• WORK ORDER: Every line that contains the word "table" is to be copied from the listing.

++++ RECORDS PROVIDED

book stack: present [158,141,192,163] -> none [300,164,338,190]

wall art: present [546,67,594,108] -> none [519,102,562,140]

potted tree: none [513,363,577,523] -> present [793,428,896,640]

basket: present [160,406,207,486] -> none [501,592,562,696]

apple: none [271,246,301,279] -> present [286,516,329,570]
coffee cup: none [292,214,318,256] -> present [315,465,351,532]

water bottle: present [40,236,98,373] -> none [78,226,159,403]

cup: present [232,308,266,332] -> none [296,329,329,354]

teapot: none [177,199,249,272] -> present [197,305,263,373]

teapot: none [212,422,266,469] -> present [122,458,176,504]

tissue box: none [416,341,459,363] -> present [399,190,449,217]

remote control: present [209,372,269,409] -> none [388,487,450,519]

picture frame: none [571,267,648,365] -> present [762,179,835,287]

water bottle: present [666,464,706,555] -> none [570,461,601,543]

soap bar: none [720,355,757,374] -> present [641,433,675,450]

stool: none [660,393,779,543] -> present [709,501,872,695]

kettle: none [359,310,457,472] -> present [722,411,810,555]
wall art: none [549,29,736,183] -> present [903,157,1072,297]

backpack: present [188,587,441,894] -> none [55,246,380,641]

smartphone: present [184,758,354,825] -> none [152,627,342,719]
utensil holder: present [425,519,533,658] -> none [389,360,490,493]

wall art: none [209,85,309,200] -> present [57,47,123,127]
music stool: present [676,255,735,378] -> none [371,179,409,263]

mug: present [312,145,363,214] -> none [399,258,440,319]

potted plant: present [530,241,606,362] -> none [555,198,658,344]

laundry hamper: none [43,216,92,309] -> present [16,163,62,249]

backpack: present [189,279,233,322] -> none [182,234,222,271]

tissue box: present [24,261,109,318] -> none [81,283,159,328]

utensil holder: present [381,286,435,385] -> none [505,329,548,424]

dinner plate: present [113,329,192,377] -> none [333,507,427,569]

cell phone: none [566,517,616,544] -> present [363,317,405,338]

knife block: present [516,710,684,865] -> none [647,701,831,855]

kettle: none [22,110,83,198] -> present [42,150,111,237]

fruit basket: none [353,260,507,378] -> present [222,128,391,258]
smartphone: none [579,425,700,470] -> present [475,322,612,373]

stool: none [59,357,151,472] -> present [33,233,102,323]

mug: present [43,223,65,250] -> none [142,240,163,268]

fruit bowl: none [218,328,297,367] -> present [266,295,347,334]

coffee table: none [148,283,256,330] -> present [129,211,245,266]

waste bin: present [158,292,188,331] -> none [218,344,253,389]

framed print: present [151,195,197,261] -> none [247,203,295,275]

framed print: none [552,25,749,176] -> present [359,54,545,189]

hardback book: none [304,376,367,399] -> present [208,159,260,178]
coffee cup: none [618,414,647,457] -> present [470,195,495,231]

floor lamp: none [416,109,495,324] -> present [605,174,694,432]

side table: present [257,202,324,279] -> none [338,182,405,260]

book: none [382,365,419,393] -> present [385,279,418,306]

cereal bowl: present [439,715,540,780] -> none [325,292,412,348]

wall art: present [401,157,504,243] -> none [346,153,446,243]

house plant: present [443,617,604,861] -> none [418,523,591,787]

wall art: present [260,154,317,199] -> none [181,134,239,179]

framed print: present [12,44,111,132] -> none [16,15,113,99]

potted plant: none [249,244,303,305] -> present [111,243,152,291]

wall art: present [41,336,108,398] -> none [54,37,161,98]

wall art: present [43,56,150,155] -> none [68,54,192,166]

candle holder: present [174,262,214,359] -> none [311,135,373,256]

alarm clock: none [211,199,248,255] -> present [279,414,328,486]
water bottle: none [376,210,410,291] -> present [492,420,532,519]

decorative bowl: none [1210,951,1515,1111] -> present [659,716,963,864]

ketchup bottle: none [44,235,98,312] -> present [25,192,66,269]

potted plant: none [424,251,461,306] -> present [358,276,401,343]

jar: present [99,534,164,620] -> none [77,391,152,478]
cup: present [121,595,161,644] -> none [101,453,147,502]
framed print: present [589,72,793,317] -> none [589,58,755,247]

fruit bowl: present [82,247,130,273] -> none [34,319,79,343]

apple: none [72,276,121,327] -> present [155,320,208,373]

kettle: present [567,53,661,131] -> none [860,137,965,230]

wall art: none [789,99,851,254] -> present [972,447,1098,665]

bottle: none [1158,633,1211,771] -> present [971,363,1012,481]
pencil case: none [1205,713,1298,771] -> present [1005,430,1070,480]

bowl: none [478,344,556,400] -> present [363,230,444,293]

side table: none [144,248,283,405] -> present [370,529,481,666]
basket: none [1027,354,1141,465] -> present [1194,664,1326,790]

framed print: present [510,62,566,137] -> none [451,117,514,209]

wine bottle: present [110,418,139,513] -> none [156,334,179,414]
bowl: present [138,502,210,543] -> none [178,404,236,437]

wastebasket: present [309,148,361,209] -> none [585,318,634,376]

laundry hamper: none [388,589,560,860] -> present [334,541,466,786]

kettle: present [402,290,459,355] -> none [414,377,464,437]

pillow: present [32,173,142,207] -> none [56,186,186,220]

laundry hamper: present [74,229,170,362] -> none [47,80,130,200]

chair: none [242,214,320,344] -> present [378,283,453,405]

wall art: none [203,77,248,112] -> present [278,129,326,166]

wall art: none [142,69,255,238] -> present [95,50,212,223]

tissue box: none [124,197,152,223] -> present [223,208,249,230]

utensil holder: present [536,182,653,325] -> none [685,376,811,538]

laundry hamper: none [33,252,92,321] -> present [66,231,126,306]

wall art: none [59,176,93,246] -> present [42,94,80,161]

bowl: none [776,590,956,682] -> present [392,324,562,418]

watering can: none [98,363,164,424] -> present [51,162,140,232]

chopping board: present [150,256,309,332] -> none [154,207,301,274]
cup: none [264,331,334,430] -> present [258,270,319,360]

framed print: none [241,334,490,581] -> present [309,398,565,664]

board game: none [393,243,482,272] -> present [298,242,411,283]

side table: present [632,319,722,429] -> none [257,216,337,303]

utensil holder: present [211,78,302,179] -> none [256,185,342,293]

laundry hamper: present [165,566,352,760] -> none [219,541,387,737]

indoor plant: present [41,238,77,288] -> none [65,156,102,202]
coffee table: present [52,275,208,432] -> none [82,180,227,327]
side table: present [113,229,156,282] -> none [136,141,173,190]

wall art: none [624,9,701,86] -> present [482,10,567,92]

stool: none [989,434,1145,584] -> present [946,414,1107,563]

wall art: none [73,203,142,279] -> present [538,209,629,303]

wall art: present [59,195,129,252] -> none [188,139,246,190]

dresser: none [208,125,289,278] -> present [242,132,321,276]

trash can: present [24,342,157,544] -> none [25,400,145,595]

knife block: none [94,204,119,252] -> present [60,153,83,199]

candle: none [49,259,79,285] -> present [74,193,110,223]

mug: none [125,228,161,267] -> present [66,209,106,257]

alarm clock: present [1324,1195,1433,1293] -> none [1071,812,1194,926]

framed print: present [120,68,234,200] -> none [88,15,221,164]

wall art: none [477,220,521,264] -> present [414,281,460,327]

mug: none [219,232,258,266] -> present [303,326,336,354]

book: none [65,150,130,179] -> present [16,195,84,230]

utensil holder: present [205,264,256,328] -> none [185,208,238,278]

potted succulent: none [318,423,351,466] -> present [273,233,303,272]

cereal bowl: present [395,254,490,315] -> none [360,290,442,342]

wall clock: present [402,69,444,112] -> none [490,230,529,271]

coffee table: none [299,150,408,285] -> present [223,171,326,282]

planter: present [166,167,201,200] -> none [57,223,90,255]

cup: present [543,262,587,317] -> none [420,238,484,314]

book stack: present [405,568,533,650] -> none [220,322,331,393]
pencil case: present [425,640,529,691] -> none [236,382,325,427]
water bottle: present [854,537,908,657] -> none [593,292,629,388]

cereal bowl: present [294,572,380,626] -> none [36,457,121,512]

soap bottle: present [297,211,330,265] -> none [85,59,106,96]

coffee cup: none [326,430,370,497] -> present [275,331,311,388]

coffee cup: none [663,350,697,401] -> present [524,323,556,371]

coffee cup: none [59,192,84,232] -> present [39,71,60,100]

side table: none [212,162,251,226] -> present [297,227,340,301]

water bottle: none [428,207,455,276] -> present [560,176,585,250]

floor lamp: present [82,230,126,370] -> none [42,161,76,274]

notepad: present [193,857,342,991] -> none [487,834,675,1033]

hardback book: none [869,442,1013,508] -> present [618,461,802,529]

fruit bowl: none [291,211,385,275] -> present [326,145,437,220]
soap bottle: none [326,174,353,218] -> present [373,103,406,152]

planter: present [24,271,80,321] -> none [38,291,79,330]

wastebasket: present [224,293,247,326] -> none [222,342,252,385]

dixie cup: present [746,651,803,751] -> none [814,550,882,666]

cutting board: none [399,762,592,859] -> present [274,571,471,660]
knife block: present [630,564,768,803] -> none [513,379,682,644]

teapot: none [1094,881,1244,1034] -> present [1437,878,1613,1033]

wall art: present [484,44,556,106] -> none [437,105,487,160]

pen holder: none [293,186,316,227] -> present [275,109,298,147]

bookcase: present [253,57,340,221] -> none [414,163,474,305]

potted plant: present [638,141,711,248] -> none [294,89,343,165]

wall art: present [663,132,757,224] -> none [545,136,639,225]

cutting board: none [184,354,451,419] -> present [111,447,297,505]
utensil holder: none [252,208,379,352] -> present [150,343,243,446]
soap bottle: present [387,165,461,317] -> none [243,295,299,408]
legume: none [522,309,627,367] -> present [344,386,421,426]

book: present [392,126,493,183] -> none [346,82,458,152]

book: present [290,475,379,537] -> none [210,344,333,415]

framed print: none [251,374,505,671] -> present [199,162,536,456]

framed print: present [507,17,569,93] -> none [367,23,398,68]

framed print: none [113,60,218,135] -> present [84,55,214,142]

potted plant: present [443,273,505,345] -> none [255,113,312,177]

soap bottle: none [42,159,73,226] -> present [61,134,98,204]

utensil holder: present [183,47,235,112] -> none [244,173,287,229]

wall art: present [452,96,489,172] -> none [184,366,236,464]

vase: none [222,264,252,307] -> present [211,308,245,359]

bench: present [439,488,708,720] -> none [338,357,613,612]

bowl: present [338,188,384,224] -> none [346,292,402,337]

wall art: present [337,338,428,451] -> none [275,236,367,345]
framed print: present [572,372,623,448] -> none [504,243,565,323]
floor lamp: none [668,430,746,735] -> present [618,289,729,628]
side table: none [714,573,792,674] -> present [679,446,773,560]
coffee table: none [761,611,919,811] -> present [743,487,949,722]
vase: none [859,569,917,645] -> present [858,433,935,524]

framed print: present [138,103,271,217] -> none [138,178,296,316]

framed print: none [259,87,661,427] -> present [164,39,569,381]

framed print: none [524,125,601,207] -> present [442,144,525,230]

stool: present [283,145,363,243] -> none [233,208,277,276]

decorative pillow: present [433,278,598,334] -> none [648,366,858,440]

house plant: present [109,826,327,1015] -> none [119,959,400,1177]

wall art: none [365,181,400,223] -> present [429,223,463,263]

++++++++

• THE ANSWER:
coffee table: none [148,283,256,330] -> present [129,211,245,266]
side table: present [257,202,324,279] -> none [338,182,405,260]
side table: none [144,248,283,405] -> present [370,529,481,666]
side table: present [632,319,722,429] -> none [257,216,337,303]
coffee table: present [52,275,208,432] -> none [82,180,227,327]
side table: present [113,229,156,282] -> none [136,141,173,190]
coffee table: none [299,150,408,285] -> present [223,171,326,282]
side table: none [212,162,251,226] -> present [297,227,340,301]
side table: none [714,573,792,674] -> present [679,446,773,560]
coffee table: none [761,611,919,811] -> present [743,487,949,722]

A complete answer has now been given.